-------- DATASET RECORDS

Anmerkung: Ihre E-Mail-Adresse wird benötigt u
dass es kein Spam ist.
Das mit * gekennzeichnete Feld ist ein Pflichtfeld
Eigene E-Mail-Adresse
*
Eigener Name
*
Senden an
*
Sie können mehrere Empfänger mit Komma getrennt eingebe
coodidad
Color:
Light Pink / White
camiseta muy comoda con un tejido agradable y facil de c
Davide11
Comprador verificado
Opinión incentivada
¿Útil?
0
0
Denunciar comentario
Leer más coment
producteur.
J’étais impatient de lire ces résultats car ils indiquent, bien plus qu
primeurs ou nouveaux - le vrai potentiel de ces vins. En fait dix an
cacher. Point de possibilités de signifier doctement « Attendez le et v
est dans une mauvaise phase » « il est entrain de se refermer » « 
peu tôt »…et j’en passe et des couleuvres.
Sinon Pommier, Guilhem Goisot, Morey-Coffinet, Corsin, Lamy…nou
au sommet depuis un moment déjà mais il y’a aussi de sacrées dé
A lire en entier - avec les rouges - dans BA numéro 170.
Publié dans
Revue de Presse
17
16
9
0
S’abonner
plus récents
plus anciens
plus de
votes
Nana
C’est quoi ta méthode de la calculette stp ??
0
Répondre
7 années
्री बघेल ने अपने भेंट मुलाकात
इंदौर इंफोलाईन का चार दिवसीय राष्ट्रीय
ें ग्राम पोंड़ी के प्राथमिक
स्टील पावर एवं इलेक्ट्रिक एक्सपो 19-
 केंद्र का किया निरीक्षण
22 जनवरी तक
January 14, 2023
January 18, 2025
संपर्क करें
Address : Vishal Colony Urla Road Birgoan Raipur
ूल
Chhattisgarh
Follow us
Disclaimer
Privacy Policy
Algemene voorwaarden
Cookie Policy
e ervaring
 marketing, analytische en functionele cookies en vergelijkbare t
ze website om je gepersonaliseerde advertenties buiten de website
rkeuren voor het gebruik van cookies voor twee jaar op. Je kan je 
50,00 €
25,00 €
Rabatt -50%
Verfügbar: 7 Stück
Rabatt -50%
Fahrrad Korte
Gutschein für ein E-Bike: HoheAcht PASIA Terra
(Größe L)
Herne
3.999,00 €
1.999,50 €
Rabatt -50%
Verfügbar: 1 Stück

----------------

▶ **TASK OBJECTIVE**
For each line in the data, set it down again exactly.

▶ **RESPONSE AREA**
Anmerkung: Ihre E-Mail-Adresse wird benötigt u
dass es kein Spam ist.
Das mit * gekennzeichnete Feld ist ein Pflichtfeld
Eigene E-Mail-Adresse
*
Eigener Name
*
Senden an
*
Sie können mehrere Empfänger mit Komma getrennt eingebe
coodidad
Color:
Light Pink / White
camiseta muy comoda con un tejido agradable y facil de c
Davide11
Comprador verificado
Opinión incentivada
¿Útil?
0
0
Denunciar comentario
Leer más coment
producteur.
J’étais impatient de lire ces résultats car ils indiquent, bien plus qu
primeurs ou nouveaux - le vrai potentiel de ces vins. En fait dix an
cacher. Point de possibilités de signifier doctement « Attendez le et v
est dans une mauvaise phase » « il est entrain de se refermer » « 
peu tôt »…et j’en passe et des couleuvres.
Sinon Pommier, Guilhem Goisot, Morey-Coffinet, Corsin, Lamy…nou
au sommet depuis un moment déjà mais il y’a aussi de sacrées dé
A lire en entier - avec les rouges - dans BA numéro 170.
Publié dans
Revue de Presse
17
16
9
0
S’abonner
plus récents
plus anciens
plus de
votes
Nana
C’est quoi ta méthode de la calculette stp ??
0
Répondre
7 années
्री बघेल ने अपने भेंट मुलाकात
इंदौर इंफोलाईन का चार दिवसीय राष्ट्रीय
ें ग्राम पोंड़ी के प्राथमिक
स्टील पावर एवं इलेक्ट्रिक एक्सपो 19-
 केंद्र का किया निरीक्षण
22 जनवरी तक
January 14, 2023
January 18, 2025
संपर्क करें
Address : Vishal Colony Urla Road Birgoan Raipur
ूल
Chhattisgarh
Follow us
Disclaimer
Privacy Policy
Algemene voorwaarden
Cookie Policy
e ervaring
 marketing, analytische en functionele cookies en vergelijkbare t
ze website om je gepersonaliseerde advertenties buiten de website
rkeuren voor het gebruik van cookies voor twee jaar op. Je kan je 
50,00 €
25,00 €
Rabatt -50%
Verfügbar: 7 Stück
Rabatt -50%
Fahrrad Korte
Gutschein für ein E-Bike: HoheAcht PASIA Terra
(Größe L)
Herne
3.999,00 €
1.999,50 €
Rabatt -50%
Verfügbar: 1 Stück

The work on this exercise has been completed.